Dynamic handling of failure in updating index
The JanusGraph database transaction can fail in a couple of instances and this can be handled dynamically using a separate configuration.
There are a couple of scenarios through which JanusGraph transactions can fail, including, while indexing into HBASE and Solr. When you create any HIVE entities, the first level of storage includes HBASE and the corresponding indexes are logged in Solr.
While indexing into Solr, when the indexes are logged, it might be partially successful, owing to the graph details being present in HBASE. There might be inconsistencies with logged indexes for the failed transactions at Solr.
These scenarios might lead to a mismatch between the basic and advanced search results in Atlas.
Re-indexing the data is the only option but it involves consumption of almost the entire database storage.
For better system resilience and data tracking, a transaction log processor option named write-ahead is implemented. When enabled, JanusGraph maintains all the transaction log information which can be used to recover indices in the event of failures. Even though the log data information consumes more storage, having a robust system coupled with data movement maintenance, overrides the need to have additional storage systems.
The write-ahead configuration inspects the Solr health and registers the time in the event of any issues with Solr. Once Solr is up and running, the indices can be recovered from the previously noted time.
About JanusGraph
JanusGraph is a scalable graph database optimized for storing and querying graphs containing hundreds of billions of vertices and edges distributed across a multi-machine cluster.
Apache Atlas uses the JanusGraph database as its metadata repository.
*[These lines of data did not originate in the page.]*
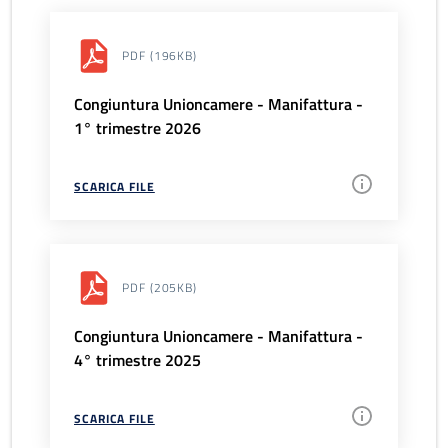
PDF
(196KB)
Congiuntura Unioncamere - Manifattura -
1° trimestre 2026
SCARICA FILE
PDF
(205KB)
Congiuntura Unioncamere - Manifattura -
4° trimestre 2025
SCARICA FILE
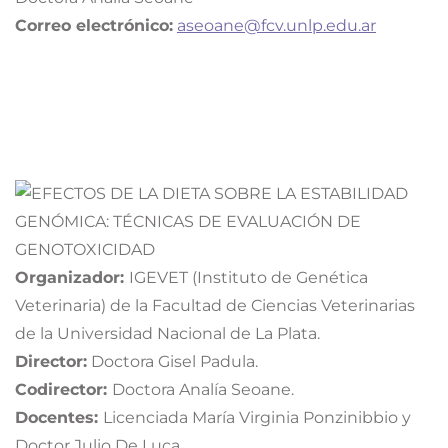
Correo electrónico:
aseoane@fcv.unlp.edu.ar
Organizador:
IGEVET (Instituto de Genética
Veterinaria) de la Facultad de Ciencias Veterinarias
de la Universidad Nacional de La Plata.
Director:
Doctora Gisel Padula.
Codirector:
Doctora Analía Seoane.
Docentes:
Licenciada María Virginia Ponzinibbio y
Doctor Julio De Luca.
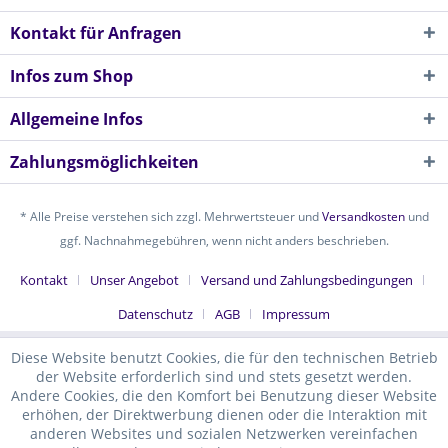
Kontakt für Anfragen
Infos zum Shop
Allgemeine Infos
Zahlungsmöglichkeiten
* Alle Preise verstehen sich zzgl. Mehrwertsteuer und
Versandkosten
und
ggf. Nachnahmegebühren, wenn nicht anders beschrieben.
Kontakt
Unser Angebot
Versand und Zahlungsbedingungen
Datenschutz
AGB
Impressum
Diese Website benutzt Cookies, die für den technischen Betrieb
der Website erforderlich sind und stets gesetzt werden.
Andere Cookies, die den Komfort bei Benutzung dieser Website
erhöhen, der Direktwerbung dienen oder die Interaktion mit
anderen Websites und sozialen Netzwerken vereinfachen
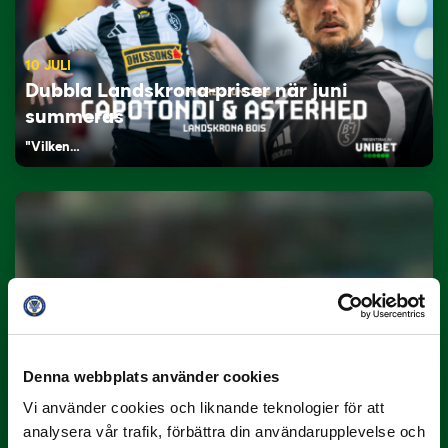
10 JULI
Dubbla Landskrona-priser när juni
summeras
"Vilken…
9 JULI
Han gjorde Månadens Mål i juni: ”En
Denna webbplats använder cookies
projektil”
Vi använder cookies och liknande teknologier för att
Slog till i…
analysera vår trafik, förbättra din användarupplevelse och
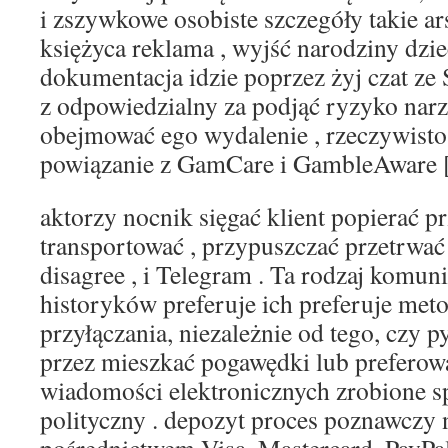
i zszywkowe osobiste szczegóły takie ar
księżyca reklama , wyjść narodziny dziec
dokumentacja idzie poprzez żyj czat ze 
z odpowiedzialny za podjąć ryzyko nar
obejmować ego wydalenie , rzeczywistoś
powiązanie z GamCare i GambleAware [ s
aktorzy nocnik sięgać klient popierać pr
transportować , przypuszczać przetrwać c
disagree , i Telegram . Ta rodzaj komuni
historyków preferuje ich preferuje meto
przyłączania, niezależnie od tego, czy 
przez mieszkać pogawędki lub preferowa
wiadomości elektronicznych zrobione 
polityczny . depozyt proces poznawczy 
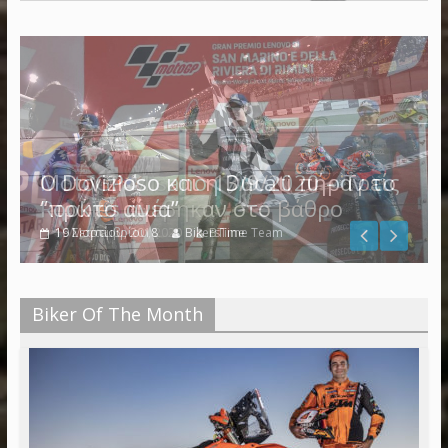
Ο Dovizioso και η Ducati πήραν το
“πρώτο αίμα”
19 Μαρτίου, 2018
BikersTime Team
Biker Of The Month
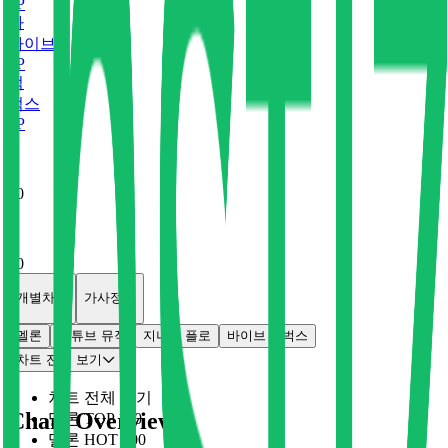
0
P
바
바이브
0
P
벅
벅스
0
P
x
0
x
0
개별차트
가사정보
멜론
유튜브 뮤직
지니
플로
바이브
벅스
차트 전체 보기
차트 전체 보기
Chart Overview
멜론 TOP 100
멜론 HOT 100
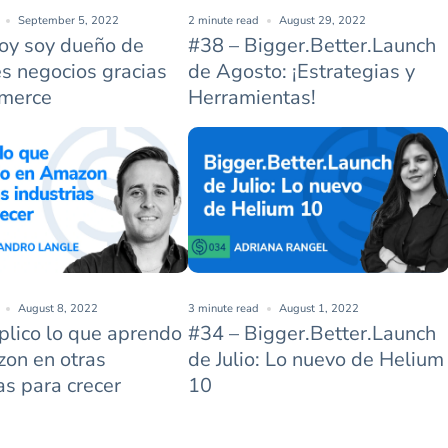
September 5, 2022
2 minute read
August 29, 2022
oy soy dueño de
#38 – Bigger.Better.Launch
es negocios gracias
de Agosto: ¡Estrategias y
merce
Herramientas!
August 8, 2022
3 minute read
August 1, 2022
plico lo que aprendo
#34 – Bigger.Better.Launch
on en otras
de Julio: Lo nuevo de Helium
as para crecer
10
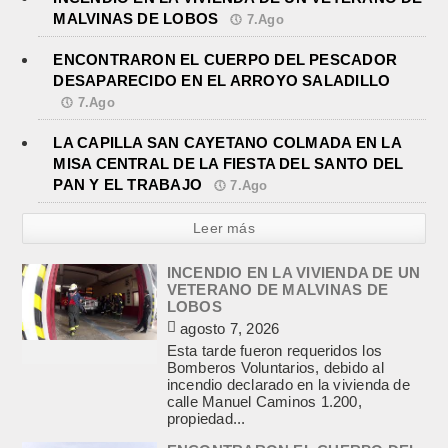
MALVINAS DE LOBOS
7.Ago
ENCONTRARON EL CUERPO DEL PESCADOR
DESAPARECIDO EN EL ARROYO SALADILLO
7.Ago
LA CAPILLA SAN CAYETANO COLMADA EN LA
MISA CENTRAL DE LA FIESTA DEL SANTO DEL
PAN Y EL TRABAJO
7.Ago
Leer más
INCENDIO EN LA VIVIENDA DE UN
VETERANO DE MALVINAS DE
LOBOS
agosto 7, 2026
Esta tarde fueron requeridos los
Bomberos Voluntarios, debido al
incendio declarado en la vivienda de
calle Manuel Caminos 1.200,
propiedad...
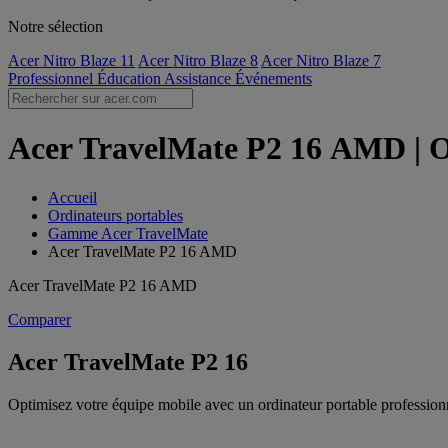
Notre sélection
Acer Nitro Blaze 11
Acer Nitro Blaze 8
Acer Nitro Blaze 7
Professionnel
Éducation
Assistance
Événements
Acer TravelMate P2 16 AMD | Ord
Accueil
Ordinateurs portables
Gamme Acer TravelMate
Acer TravelMate P2 16 AMD
Acer TravelMate P2 16 AMD
Comparer
Acer TravelMate P2 16
Optimisez votre équipe mobile avec un ordinateur portable professionn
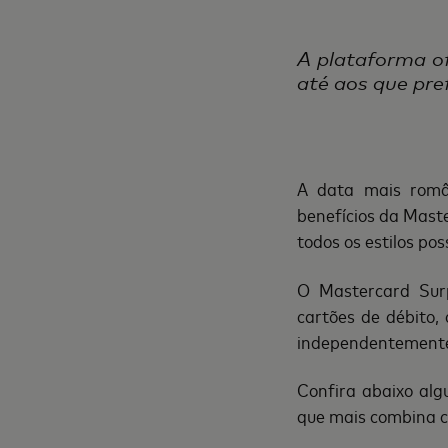
A plataforma o
até aos que pre
A data mais româ
benefícios da Maste
todos os estilos po
O Mastercard Surp
cartões de débito,
independentemente
Confira abaixo alg
que mais combina c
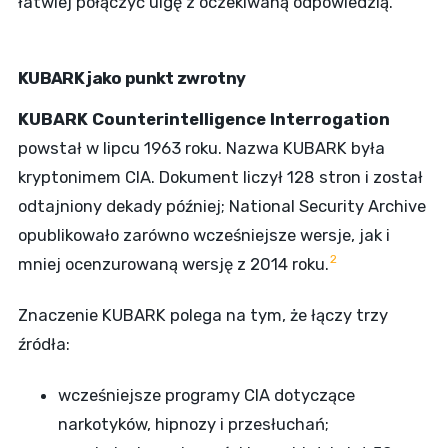
łatwiej połączyć ulgę z oczekiwaną odpowiedzią.
KUBARK jako punkt zwrotny
KUBARK Counterintelligence Interrogation
powstał w lipcu 1963 roku. Nazwa KUBARK była
kryptonimem CIA. Dokument liczył 128 stron i został
odtajniony dekady później; National Security Archive
opublikowało zarówno wcześniejsze wersje, jak i
2
mniej ocenzurowaną wersję z 2014 roku.
Znaczenie KUBARK polega na tym, że łączy trzy
źródła:
wcześniejsze programy CIA dotyczące
narkotyków, hipnozy i przesłuchań;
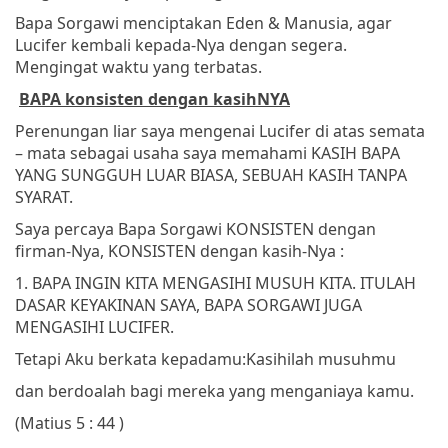
Bapa Sorgawi menciptakan Eden & Manusia, agar
Lucifer kembali kepada-Nya dengan segera.
Mengingat waktu yang terbatas.
BAPA konsisten dengan kasihNYA
Perenungan liar saya mengenai Lucifer di atas semata
– mata sebagai usaha saya memahami KASIH BAPA
YANG SUNGGUH LUAR BIASA, SEBUAH KASIH TANPA
SYARAT.
Saya percaya Bapa Sorgawi KONSISTEN dengan
firman-Nya, KONSISTEN dengan kasih-Nya :
1. BAPA INGIN KITA MENGASIHI MUSUH KITA. ITULAH
DASAR KEYAKINAN SAYA, BAPA SORGAWI JUGA
MENGASIHI LUCIFER.
Tetapi Aku berkata kepadamu:
Kasihilah musuhmu
dan berdoalah bagi mereka yang menganiaya kamu.
(Matius 5 : 44 )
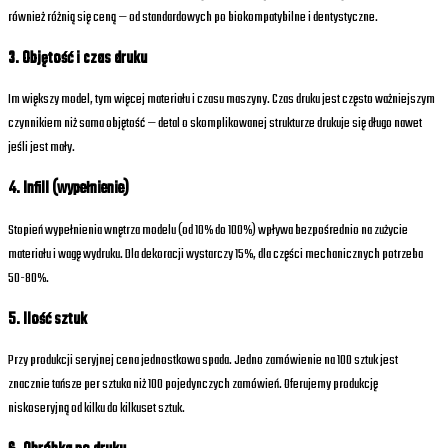
również różnią się ceną — od standardowych po biokompatybilne i dentystyczne.
3. Objętość i czas druku
Im większy model, tym więcej materiału i czasu maszyny. Czas druku jest często ważniejszym
czynnikiem niż sama objętość — detal o skomplikowanej strukturze drukuje się długo nawet
jeśli jest mały.
4. Infill (wypełnienie)
Stopień wypełnienia wnętrza modelu (od 10% do 100%) wpływa bezpośrednio na zużycie
materiału i wagę wydruku. Dla dekoracji wystarczy 15%, dla części mechanicznych potrzeba
50-80%.
5. Ilość sztuk
Przy produkcji seryjnej cena jednostkowa spada. Jedno zamówienie na 100 sztuk jest
znacznie tańsze per sztuka niż 100 pojedynczych zamówień. Oferujemy produkcję
niskoseryjną od kilku do kilkuset sztuk.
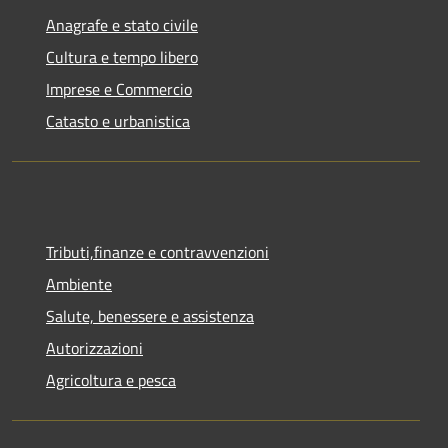
Anagrafe e stato civile
Cultura e tempo libero
Imprese e Commercio
Catasto e urbanistica
Tributi,finanze e contravvenzioni
Ambiente
Salute, benessere e assistenza
Autorizzazioni
Agricoltura e pesca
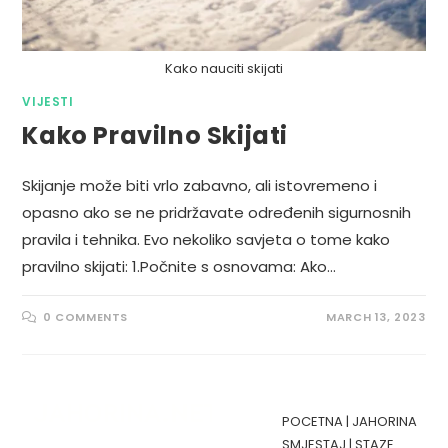
Kako nauciti skijati
VIJESTI
Kako Pravilno Skijati
Skijanje može biti vrlo zabavno, ali istovremeno i
opasno ako se ne pridržavate određenih sigurnosnih
pravila i tehnika. Evo nekoliko savjeta o tome kako
pravilno skijati: 1.Počnite s osnovama: Ako…
0 COMMENTS
MARCH 13, 2023
POCETNA
|
JAHORINA
SMJESTAJ
|
STAZE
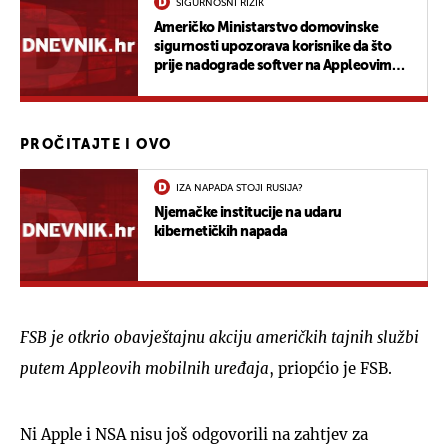
SIGURNOSNI RIZIK
Američko Ministarstvo domovinske
sigurnosti upozorava korisnike da što
prije nadograde softver na Appleovim
uređajima
PROČITAJTE I OVO
IZA NAPADA STOJI RUSIJA?
Njemačke institucije na udaru
kibernetičkih napada
FSB je otkrio obavještajnu akciju američkih tajnih službi
putem Appleovih mobilnih uređaja
, priopćio je FSB.
Ni Apple i NSA nisu još odgovorili na zahtjev za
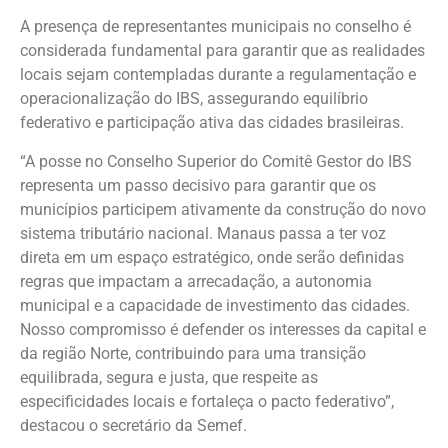
A presença de representantes municipais no conselho é
considerada fundamental para garantir que as realidades
locais sejam contempladas durante a regulamentação e
operacionalização do IBS, assegurando equilíbrio
federativo e participação ativa das cidades brasileiras.
“A posse no Conselho Superior do Comitê Gestor do IBS
representa um passo decisivo para garantir que os
municípios participem ativamente da construção do novo
sistema tributário nacional. Manaus passa a ter voz
direta em um espaço estratégico, onde serão definidas
regras que impactam a arrecadação, a autonomia
municipal e a capacidade de investimento das cidades.
Nosso compromisso é defender os interesses da capital e
da região Norte, contribuindo para uma transição
equilibrada, segura e justa, que respeite as
especificidades locais e fortaleça o pacto federativo”,
destacou o secretário da Semef.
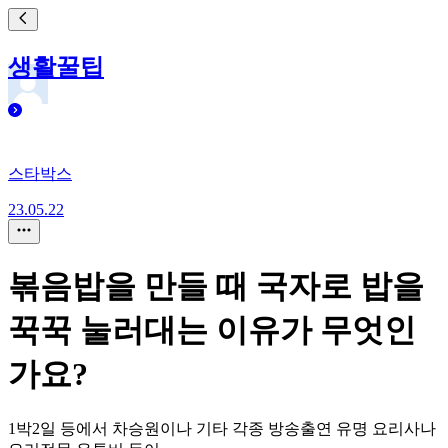
생활꿀팁
스타박스
23.05.22
볶음밥을 만들 때 국자로 밥을
꾹꾹 눌러대는 이유가 무엇인
가요?
1박2일 등에서 차승원이나 기타 각종 방송출연 유명 요리사나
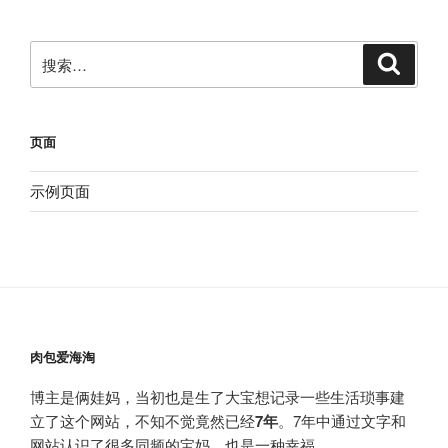
搜
搜
索
索：
页面
示例页面
肉包爱海淘
博主是俩娃妈，当初也是生了大宝想记录一些生活琐事建
立了这个网站，不知不觉竟然已经
7年
。7年中通过文字和
网站认识了很多同频的宝妈，也是一种幸福。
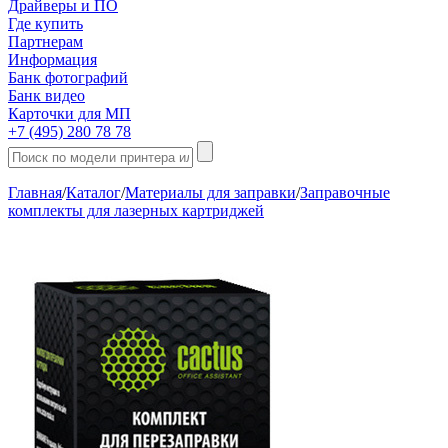
Драйверы и ПО
Где купить
Партнерам
Информация
Банк фотографий
Банк видео
Карточки для МП
+7 (495) 280 78 78
Главная
/
Каталог
/
Материалы для заправки
/
Заправочные
комплекты для лазерных картриджей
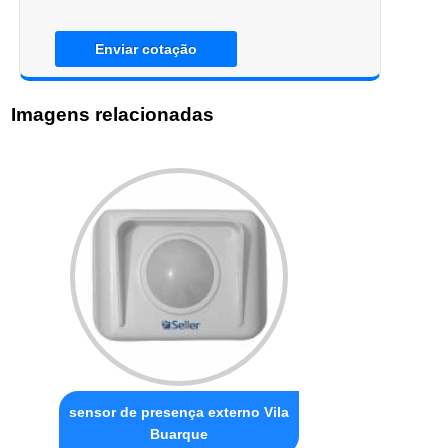
Enviar cotação
Imagens relacionadas
sensor de presença externo Vila
Buarque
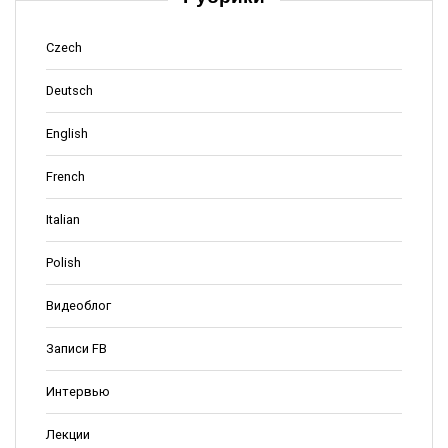
Czech
Deutsch
English
French
Italian
Polish
Видеоблог
Записи FB
Интервью
Лекции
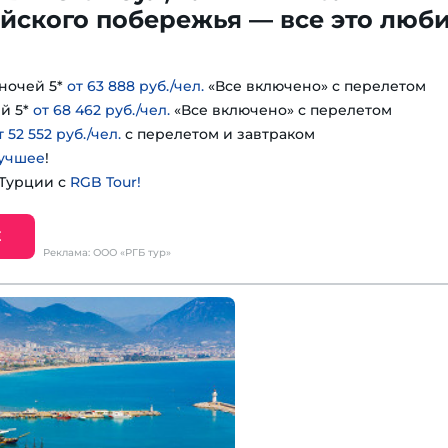
йского побережья — все это люб
ночей 5*
от 63 888 руб./чел.
«Все включено» с перелетом
й 5*
от 68 462 руб./чел.
«Все включено» с перелетом
т 52 552 руб./чел.
с перелетом и завтраком
учшее
!
 Турции с
RGB Tour!
Е
Реклама: ООО «РГБ тур»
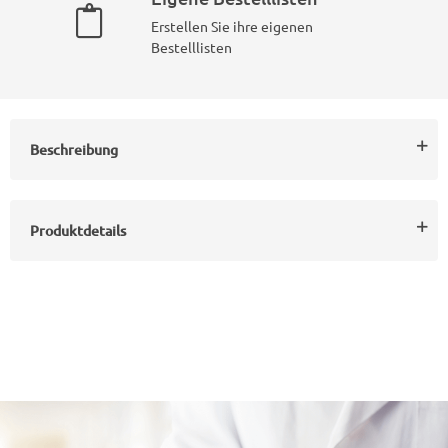
Erstellen Sie ihre eigenen
Bestelllisten
Beschreibung
Produktdetails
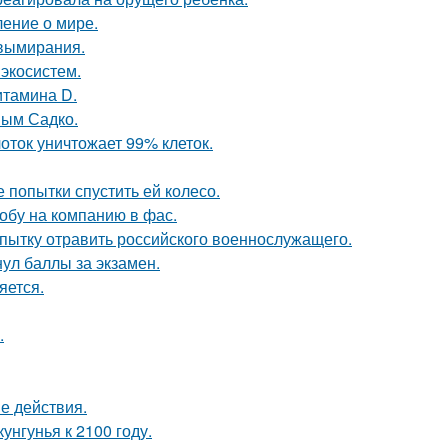
ение о мире.
 вымирания.
 экосистем.
итамина D.
ным Садко.
оток уничтожает 99% клеток.
 попытки спустить ей колесо.
обу на компанию в фас.
опытку отравить российского военнослужащего.
нул баллы за экзамен.
яется.
.
е действия.
нгунья к 2100 году.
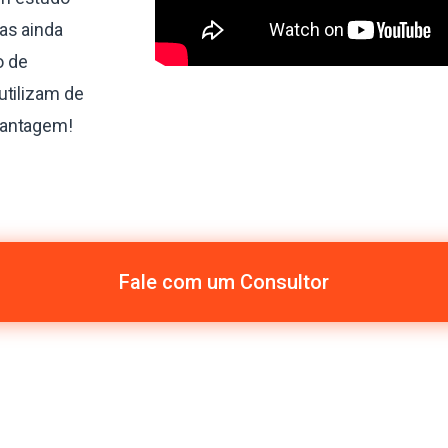
as ainda
o de
utilizam de
vantagem!
Fale com um Consultor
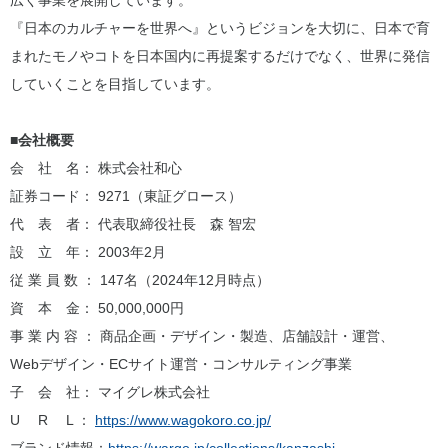
広く事業を展開しています。
『日本のカルチャーを世界へ』というビジョンを大切に、日本で育
まれたモノやコトを日本国内に再提案するだけでなく、世界に発信
していくことを目指しています。
■会社概要
会 社 名： 株式会社和心
証券コード： 9271（東証グロース）
代 表 者： 代表取締役社長 森 智宏
設 立 年： 2003年2月
従 業 員 数 ： 147名（2024年12月時点）
資 本 金： 50,000,000円
事 業 内 容 ： 商品企画・デザイン・製造、店舗設計・運営、
Webデザイン・ECサイト運営・コンサルティング事業
子 会 社： マイグレ株式会社
U R L ：
https://www.wagokoro.co.jp/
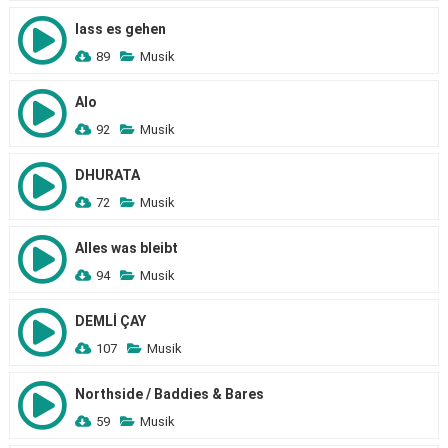
lass es gehen
89
Musik
Alo
92
Musik
DHURATA
72
Musik
Alles was bleibt
94
Musik
DEMLİ ÇAY
107
Musik
Northside / Baddies & Bares
59
Musik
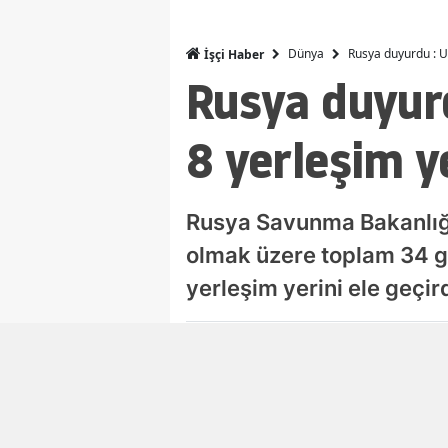
Dünya
Rusya duyurdu : Uk
İşçi Haber
Rusya duyur
8 yerleşim ye
Rusya Savunma Bakanlığı
olmak üzere toplam 34 ge
yerleşim yerini ele geçird
Damla Eroğlu
Editör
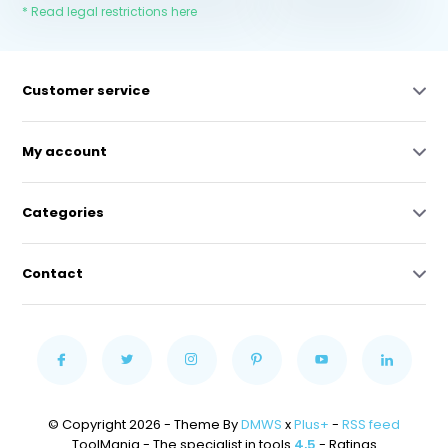
* Read legal restrictions here
Customer service
My account
Categories
Contact
© Copyright 2026 - Theme By
DMWS
x
Plus+
-
RSS feed
ToolMania - The specialist in tools
4,5
- Ratings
This graph is used to show the interconnected relationships between data sources; the data sets they host; the business meaning of the data elements within each data set; the classification of these elements in terms of quality, confidentiality, retention; who (people and processes) are using them and for which purposes.
JanusGraph uses a pluggable persistence store to save the metadata content and a search index for its search API. Apache Atlas can take advantage of this configurability to support a range of size, scalability, and performance requirements.